A thorough understanding of the various signaling pathways involved scar formation is essential to formulate strategies to combat fibrosis and scarring. While initial efforts focused primarily on the biochemical mechanisms involved in scar formation, more recent research has revealed a central role for mechanical forces in modulating these pathways. Many molecules are being tried to prevent fibrosis based on mechano-transduction such as anti TGF beta 1 and 2. More research is needed to identify different biochemical pathways leading to fibrosis which may help in targeting these molecules to prevent fibrosis. Pirfenidone and nintedanib, presently used as antifibrotic agents in IPF acts by inhibiting various stages of fibroblast proliferation implicated in mechanotransduction.

References

1.     S Aarabi, K A Bhatt, Y Shi, J Paterno, E I. Chang, S A Loh, et al. Mechanical load initiates hypertrophic scar formation through decreased cellular apoptosis. FAEB Journal 2007; 21(12):3250-3261.

2.     D Duscher, Z N.Maan, V W.Wong, R C. Rennert, M Januszyk, M Rodrigues, et al. Mechanotransduction and fibrosis. Journal of Biomechanics 2014; 47 (9): 1997-2005.
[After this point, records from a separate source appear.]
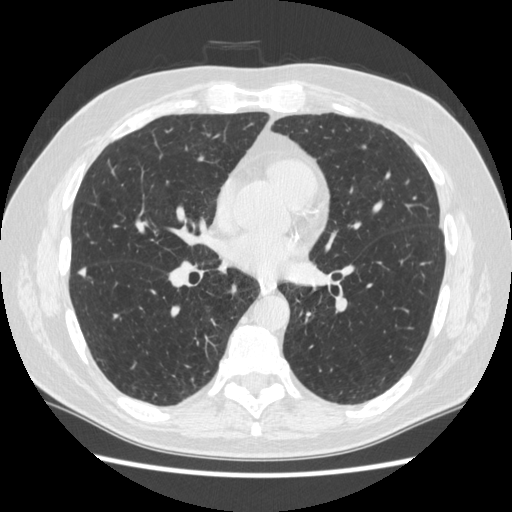
Low-dose screening chest CT, one axial slice; slice 127 of 267 in the series (ordered by position); reconstruction kernel STANDARD; lung window (W 1500 / L -600 HU); 512 × 512 image matrix, field of view 360 × 360 mm.
Outlined on this slice (manually delineated by an expert):
- lesion 2 (nodule, lower lobe of right lung): box from (x=79, y=268) to (x=85, y=276) px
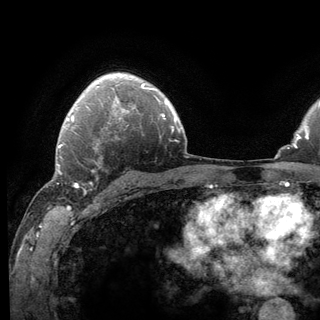
Breast MRI (dynamic contrast-enhanced), one axial slice. Slice 94 of 136 in the series (ordered by position). Cropped to one breast. Dynamic contrast-enhanced series, time point 2 of 6 at this slice position (early post-contrast). 3 T. TE 2.8 ms, TR 7.8 ms. 1.2 mm slice thickness. 320 × 320 image matrix, field of view 213 × 213 mm. Female patient.
Outlined on this slice (semi-automatic segmentation, software-assisted and operator-edited):
- enhancing-tissue mask used for the functional tumour volume (all voxels passing the contrast-enhancement thresholds inside the analysis volume; usually the tumour): bounding box <62,141,124,192> (left, top, right, bottom; pixels)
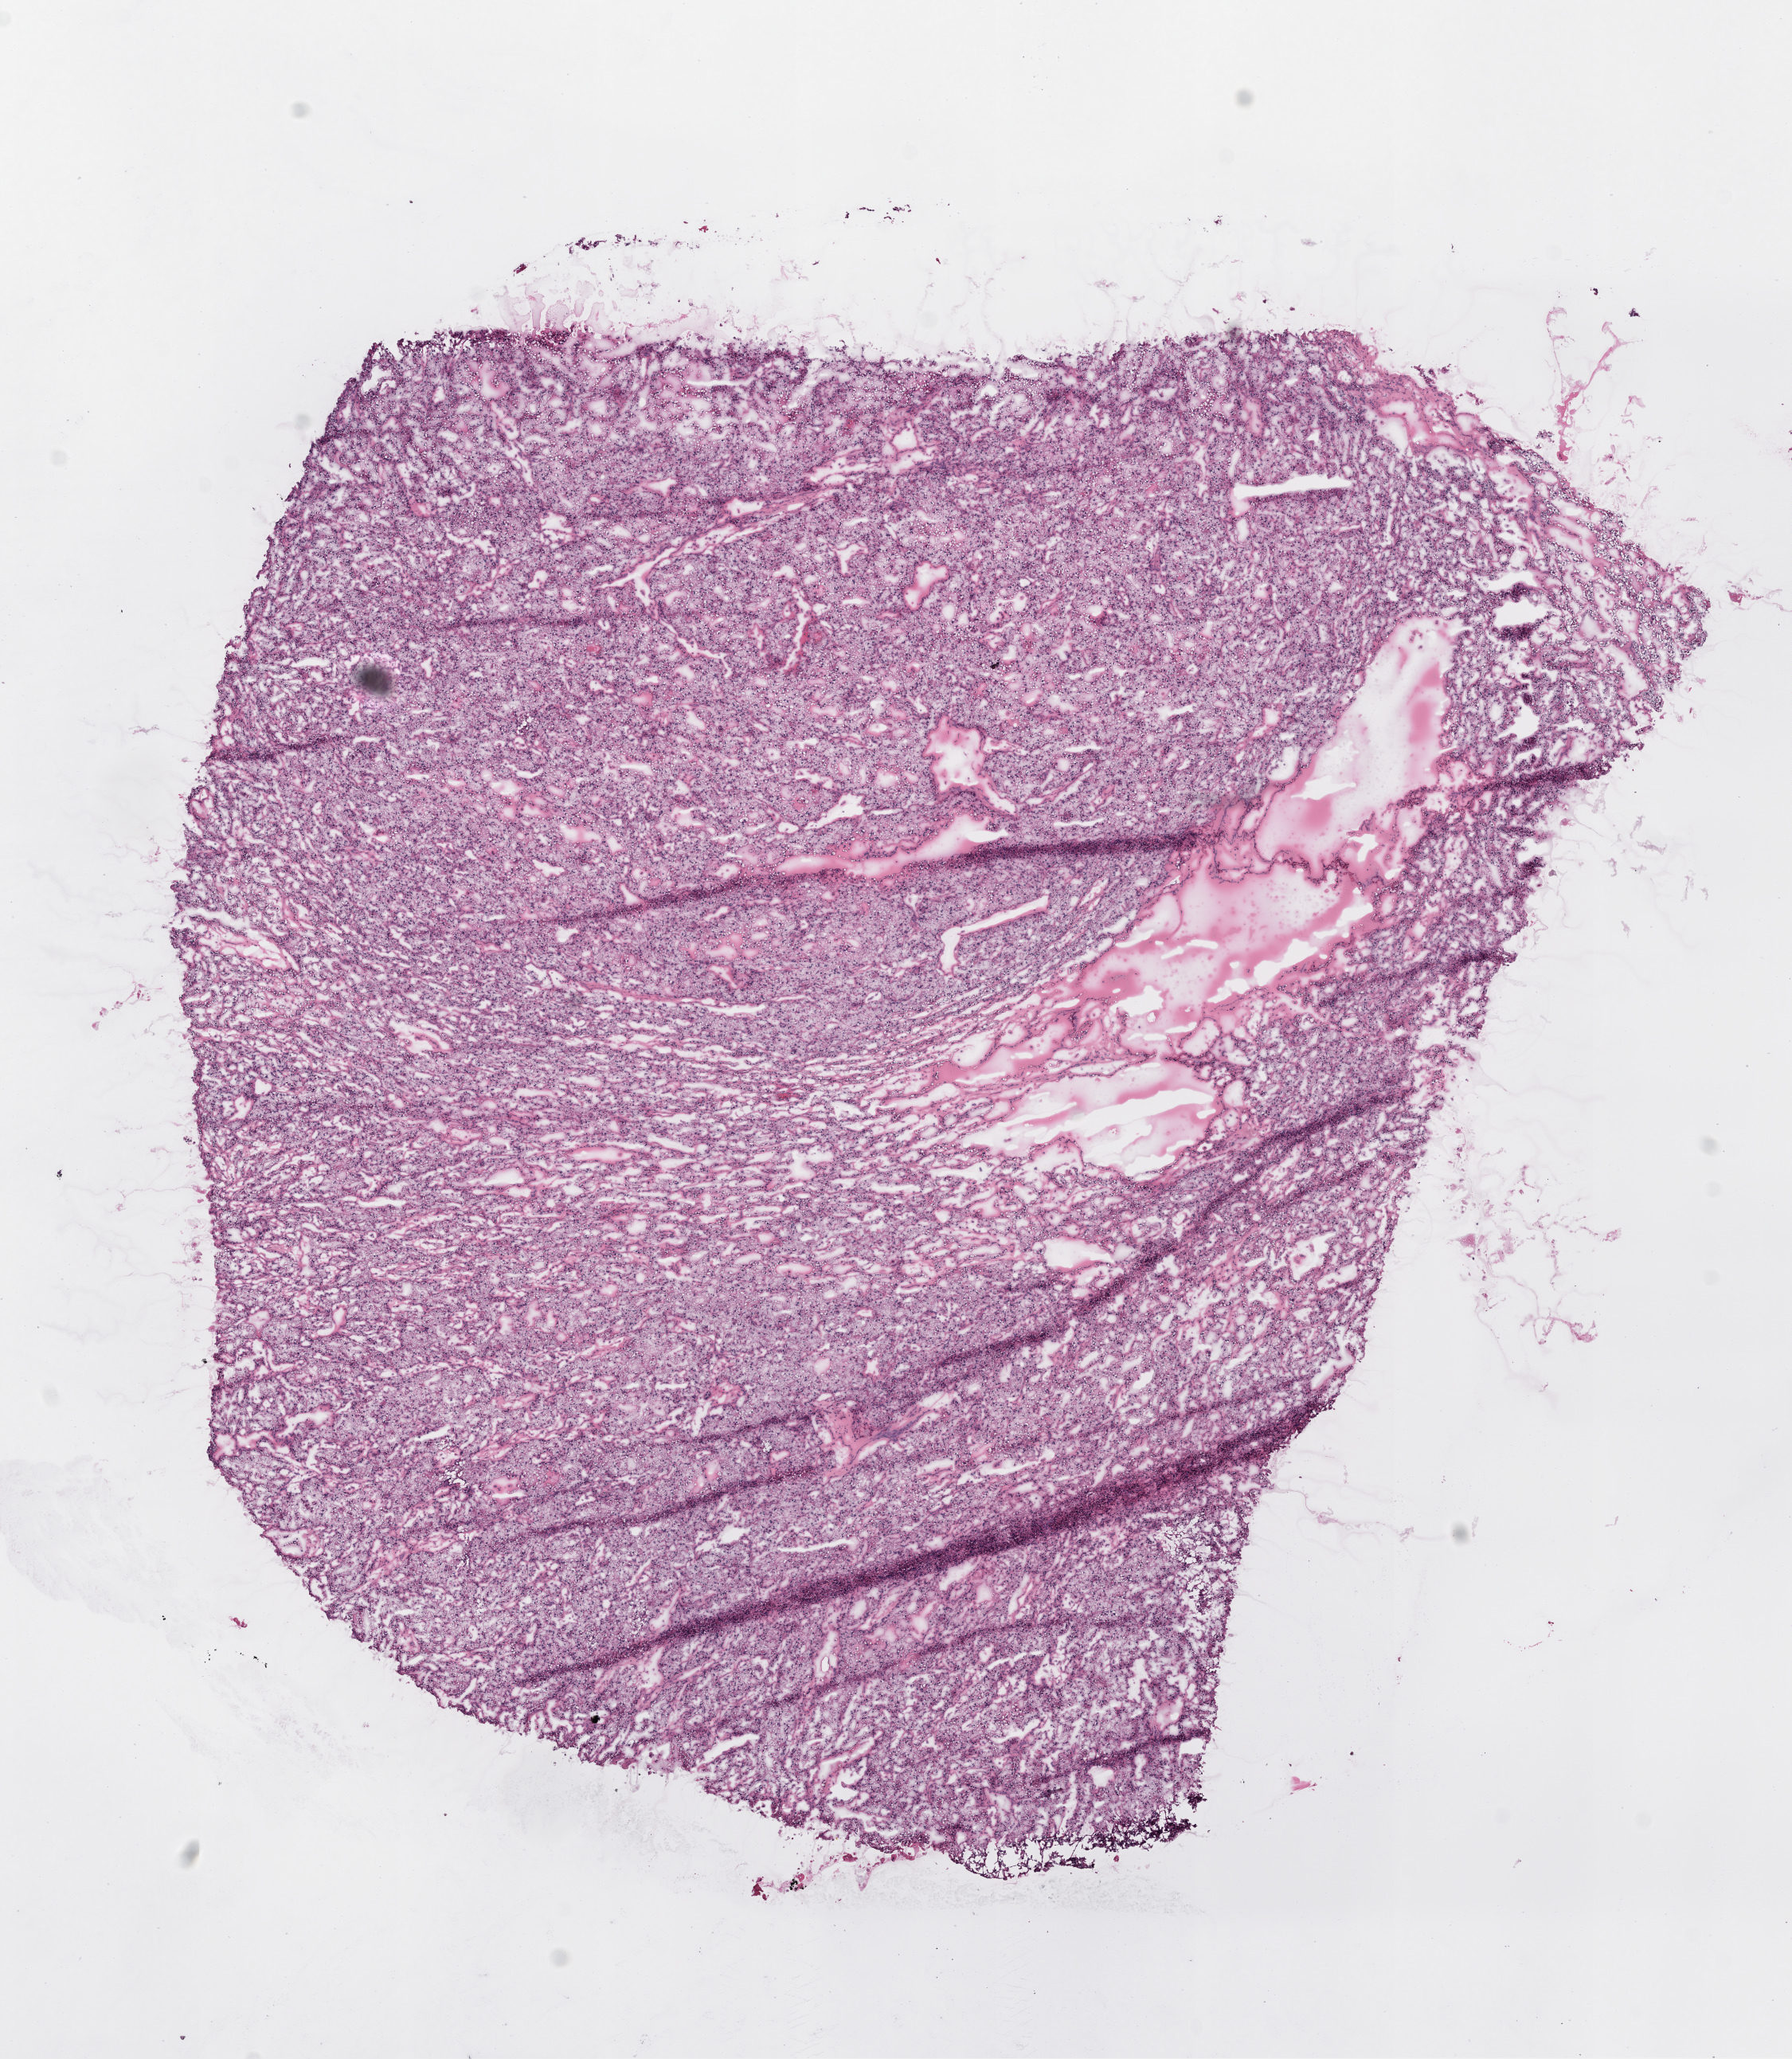
Hematoxylin and eosin (H&E) stained whole-slide image — low-resolution overview of the scanned area, about 9.0 x 10.4 mm (acquisition: 20x scan). Frozen section from the top of the tissue portion. Primary tumour sample from the kidney. Patient: male, age at initial diagnosis 40 years. Histologic grade: G2 (moderately differentiated). Composition of this section per pathologist review: tumour cells 90%, tumour nuclei 85%, normal cells 0%, stromal cells 10%, necrosis 0%.
AJCC pathologic stage: IV. Laterality: left. Diagnosis: Clear cell adenocarcinoma, NOS.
3.     D Lagares, O Busnadiego, R A García-Fernández, M Kapoor, S Liu, D E. Carter,et al. Inhibition of focal adhesion kinase prevents experimental lung fibrosis and myofibroblast formation. Arthritis and Rheumatology 2012; 64 (5): 1653-1664.

4.     K Kinoshita, YAono, M Azuma, J Kishi, A Takezaki, M Kishi, et al. Antifibrotic Effects of Focal Adhesion Kinase Inhibitor in Bleomycin-Induced Pulmonary Fibrosis in Mice. Am J Respir Crit Care Med, 2013; 49(4): 536-543.

5.     F J. Alenghat, D E. Ingber. Mechanotransduction: All Signals Point to Cytoskeleton, Matrix, and Integrins. Science's STKE 2002; 119: pe6. DOI: 10.1126/stke.2002.119.pe6

6.     Jaalouk, D., Lammerding, J. Mechanotransduction gone awry. Nat Rev Mol Cell Biol 2009;10, 63–73. https://doi.org/10.1038/nrm2597.

7.     S. Prey, K. Ezzedine, A. Doussau, A.S. Grandoulier, D. Barcat, E. Chatelus, et al. Imatinib mesylate in scleroderma-associated diffuse skin fibrosis: a phase II multicentre randomized double-blinded controlled trial. Brit J Dermat 2012;167(5): 1138-1144.

8.     L Wollin, E Wex, A Pautsch, G Schnapp, K E. Hostettler, Su Stowasser, et al. Mode of action of nintedanib in the treatment of idiopathic pulmonary fibrosis. Eur Respir J. 2015 May; 45(5): 1434–1445. doi: 10.1183/09031936.00174914

9.     Kim ES, Keating GM: Pirfenidone: a review of its use in idiopathic pulmonary fibrosis. Drugs. 2015 Feb;75(2):219-30. doi: 10.1007/s40265-015-0350-9.